Suk-Hwan Kang
Dr. Suk-Hwan Kang is the director of the Clean Energy Conversion Center at the Institute for Advanced Engineering (Korea). He is working on CO2 capture and conversion, including hydrogen production (steam reforming, auto-thermal reforming, dry reforming, etc.). He is currently carrying out the projects with support from the Ministry of Science and ICT, the Ministry of Trade, Industry and Energy, and the Ministry of Environment. Results from the above research areas have been published in more than 50 papers in Applied Catal. B, Fuel Process. Technol., and other journals. He also serves as vice president of the Korean Society of Energy & Climate Change (KOSECC) and a board member of the Korea Society of Clean Technology and the Korean Society of Industrial and Engineering Chemistry (KSIEC).

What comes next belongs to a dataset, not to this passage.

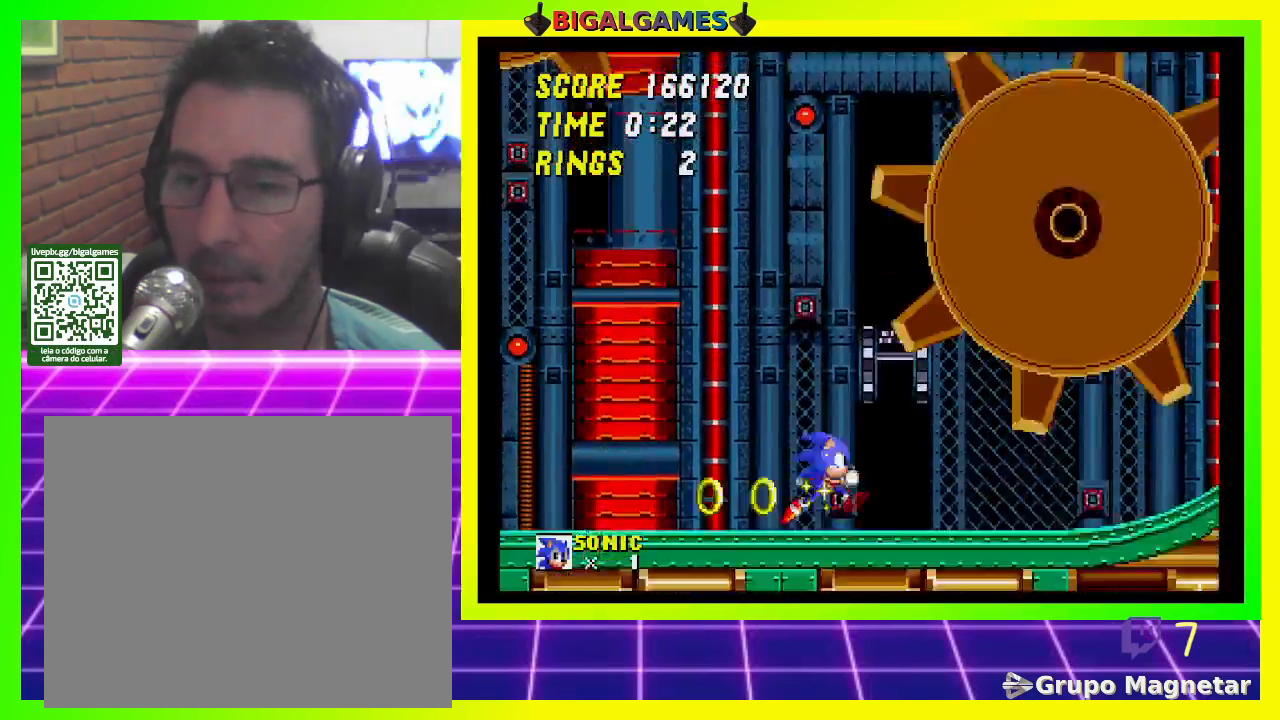
{"buttons": [], "left_stick": "center", "right_stick": "center", "events": []}
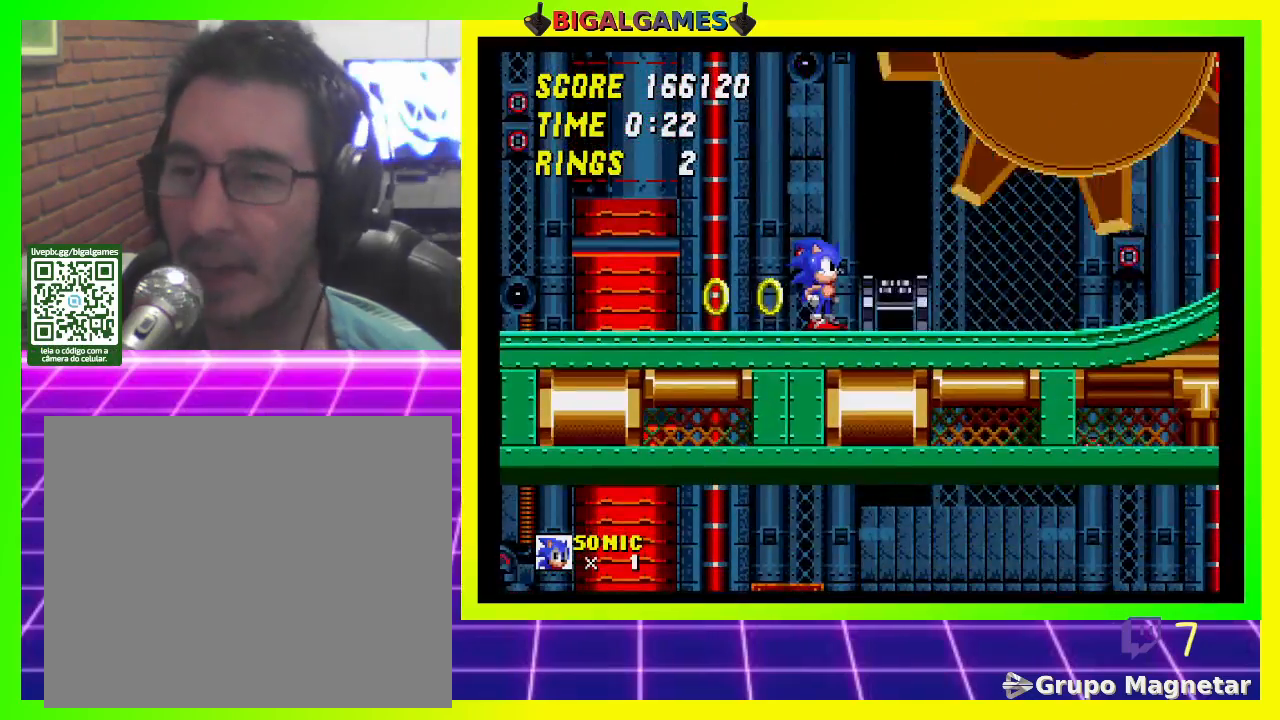
{"buttons": ["DPAD_LEFT"], "left_stick": "center", "right_stick": "center", "events": [[367, "DPAD_LEFT", "down"]]}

Presentation title: Dry auto-thermal reforming of CH4 for syngas production directly from flue gas with low CO2
Abstract: The climate change crisis has been warned by carious institutions, and today, disasters caused by such climate change are occurring around the world. Therefore, countries around the world are making various efforts to solve this climate change crisis, and ways to reduce greenhouse gases are recognized as one of them. CCU technology is a technology that converts carbon dioxide and is receiving high attention as a key technology for reducing greenhouse gases. However, conventional dry reforming of methane (DRM) utilizes CO2 at high concentrations, so a CO2 capture process is included, resulting in additional CO2 emissions. In addition, since DRM involves a strong endothermic reaction, the temperature of the catalyst is lowered during the reaction, causing problems such as coke generation, catalyst deactivation and reactor clogging. In order to solve the problem of DRM with CO2 capture, this study developed a dry auto-thermal reforming of methane (DARM) that produces syngas by directly reacting CH4 and CO2 gas with low oxygen concentration and without a carbon capture device.
This work was supported by the National Research Foundation of Korea(NRF) grant funded by the Korea government(MSIT) (Project No. NRF-2022M3J2A1053003).